While I am obviously part of the larger society, and I choose to be part of the Catholic Church that I have come to really love, I am not controlled by its unhealthy quest for power. Living outside of their grasp, on the margins, I can appreciate the life that is all around me as I walk with and enjoy my companions who have also been judged to be a threat to a warped sense of security or the perceived “common good.”

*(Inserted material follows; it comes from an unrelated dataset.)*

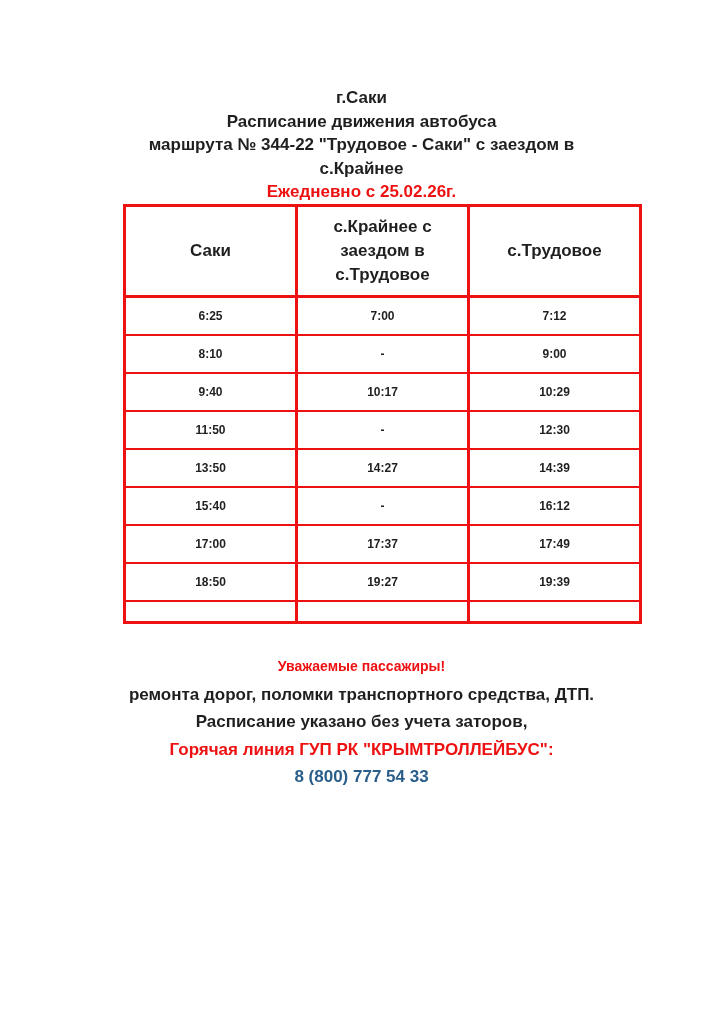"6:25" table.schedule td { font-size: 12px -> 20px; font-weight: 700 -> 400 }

Those living on the margins today are not contagious as in the time of Moses, and yet we continue to be treated as such.  Too often, we are treated as the ‘invisible’ force that threatens, rather than the creative and diverse blessings God offers a struggling world. Banning books, denying access to support groups in schools, and banning the display of symbols that affirm our presence are simply ways that some are trying to control the reality of our presence. The persons and groups who actively stand against the document approved by Pope Francis, “Fiducia supplicans,” the document which permits blessings of same-gender couples and those in “irregular” situations, are the modern day people who would exclude and isolate those they consider “different.” Their attitudes reveal how threatened they feel.

Identifying with those on the margins, I don’t need nor want to defend myself. I am much freer here knowing I am blessed everyday walking with Jesus who chose to live on the margins.

–Sr. Donna McGartland, February 11, 2024

3 replies
  1. Sr. Rebecca
    Sr. Rebecca says:

    Donna, I really appreciate your reflections about today’s Gospel. I spend a lot of time in the mainstream, but other’s may be thinking of me as in the margins. It is a strange world that does not accept all of us, children of the same God.

    Reply
  2. Cheryl A Rogers
    Cheryl A Rogers says:

    Well said sister-in-faith! Hit right where I have felt and continue to feel. Fr. John McNeill (graundbreaking theologian) once said to me when he came to Buffalo, NY while I was president of the Buffalo/Dignity chapter ‘ the way the church treats us will be their salvation or their damnation’. Since then, I have prayed especially for the enemies of the Church, especially those right within the leadership of the Church to act in ways towards us so that salvation gifted to us all will in fact be for the Church proper and not be its damnation. So, thank you sister for bringing me to reflect on this again, especially as Lent is to begin.